2) Cabotage in Indonesia – as per explained in the AR2016, the cabotage principle in Indonesia provides governmental support to domestic sea transportation. There have been also regulations to support export trade volumes for Indonesian flagged vessels. Having an Indonesian parent company makes a JV route with the Singapore listed group a much simpler solution than what other foreign companies have to do as suggested in this article on Cabotage principle and the application of JVs to comply with the regulations. More on Coal and Crude Palm Oil export restrictions as follows.
3) The company has experience in this business segment, making it easier for the expansions to happen.
One company that benefited from all this is PT Buana Lintas Lautan TBK. Even though their exposure is predominantly Oil and Gas, you would be able to see from their presentation deck (translated through Google for my own interpretation) that they have grown from strength to strength since a few years back even through the oil crash.
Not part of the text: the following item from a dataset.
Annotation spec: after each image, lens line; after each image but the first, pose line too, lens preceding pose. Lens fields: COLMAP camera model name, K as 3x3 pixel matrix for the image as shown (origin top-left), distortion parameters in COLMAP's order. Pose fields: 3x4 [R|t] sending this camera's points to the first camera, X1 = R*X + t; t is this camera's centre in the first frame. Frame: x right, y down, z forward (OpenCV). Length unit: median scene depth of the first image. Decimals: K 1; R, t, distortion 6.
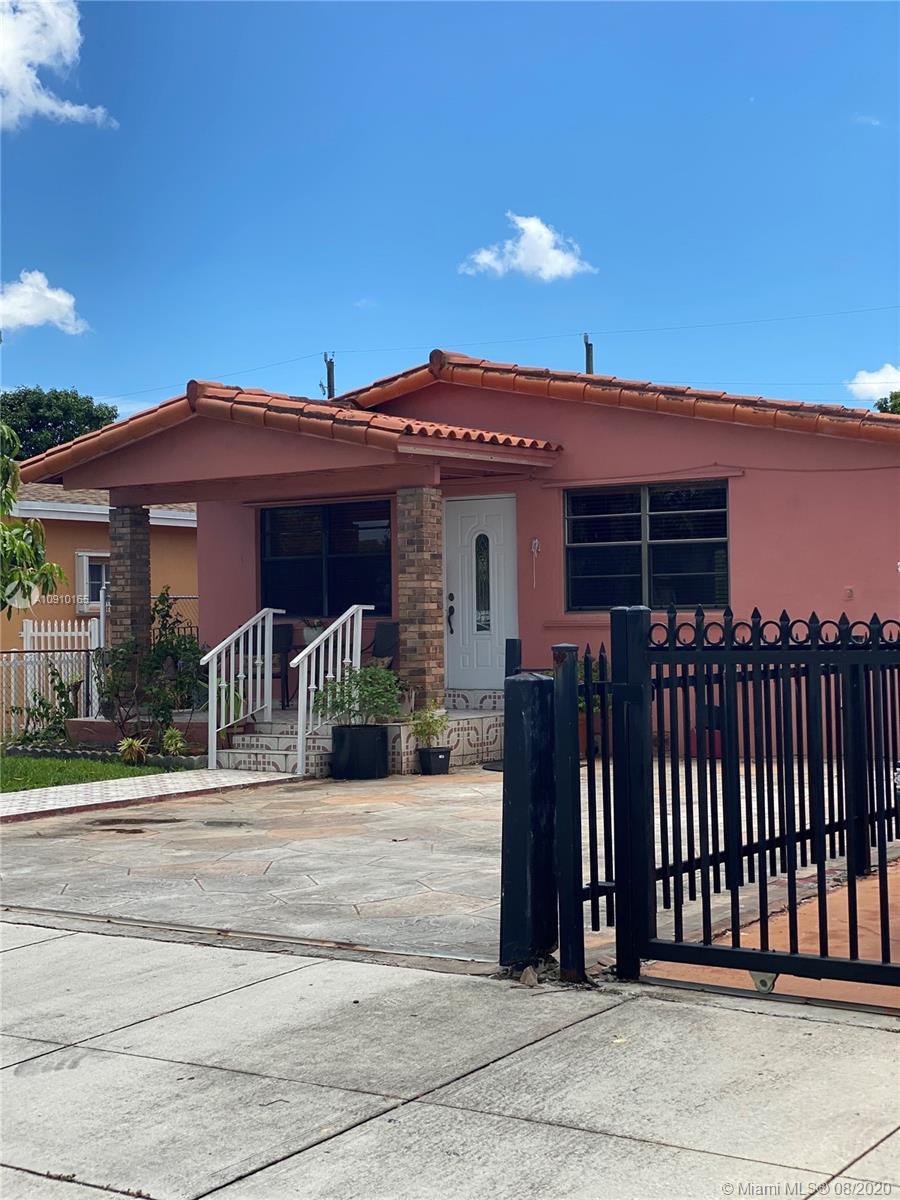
lens RADIAL K [[1765.2, 0, 450.0], [0, 1765.2, 600.0], [0, 0, 1]] dist [0.026880, -0.061897]
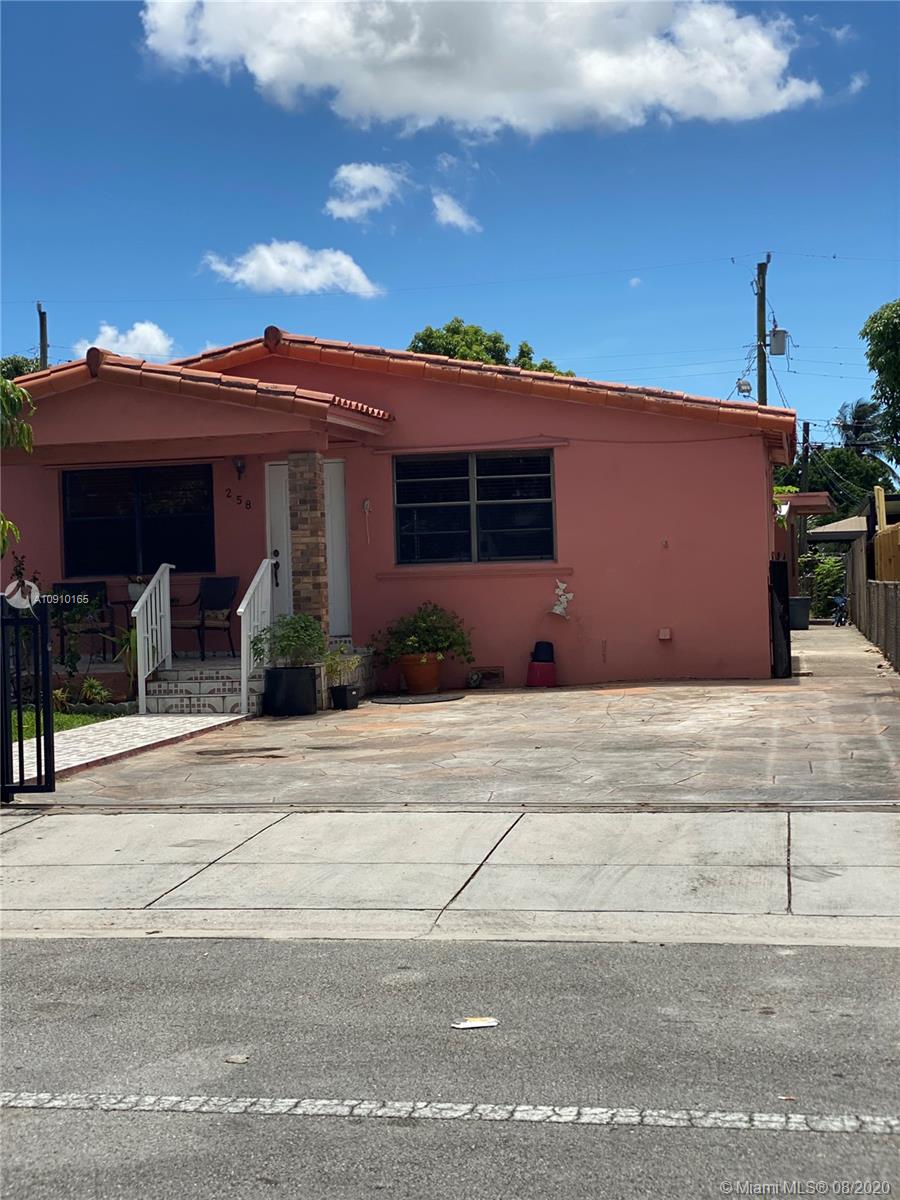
lens RADIAL K [[1742.6, 0, 449.9], [0, 1742.6, 579.3], [0, 0, 1]] dist [0.040834, -0.007397]
pose [[0.926897, -0.015457, 0.374998, -0.346884], [0.013313, 0.999877, 0.008306, 0.007868], [-0.375081, -0.002707, 0.926988, -0.045203]]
Their presentation seems to point towards a 70% LTV on vessels purchases. For a start, the parent company has disclosed in Feb 2021 that the company is preparing a capex of US$50m, which if backed by the financing via $14.2m subscription into PT SSI, which sounds about right at 70% LTV.
With the various shareholder value boosting measures that is anticipated, expected foray back into the familiar Bulk and Tanker business at the start of a perceived Commodities Super Cycle, the current traded value is very undemanding. I would think that this company is worth at least its book value of US$0.3632 * 1.34 = S$0.487 per share. I do think that the build-up in the Industrial Shipping segment and the upcoming 1H2021 financial results are going to be interesting to watch. Will re-evaluate when the time comes.
P.S. A little tidbit for reading all the way to the end. The company purchased 3 floors of 6 Raffles Quay and sold 1 floor earlier on. The property is booked at S$20m as freehold land (not depreciated) and $7m as freehold property (straight line depreciation over 15 – 60 years). On the balance sheet, that could mean a highest depreciated value of S$25m. (There are still other factors such as USD depreciation over the years in which the FS is based in). In 2016, “the sale of the entire 13th floor of 6 Raffles Quay for $28 million ($2,764 psf)” would provide a datapoint on what the 24th and 25th floor might be worth. Whether this makes the investment thesis stronger is up to individuals.
Disclaimer: All posts on The Squirrel's Drey are for informational and discussion purposes only. This is not a recommendation to buy or sell securities discussed. Please do your own due diligence before investing.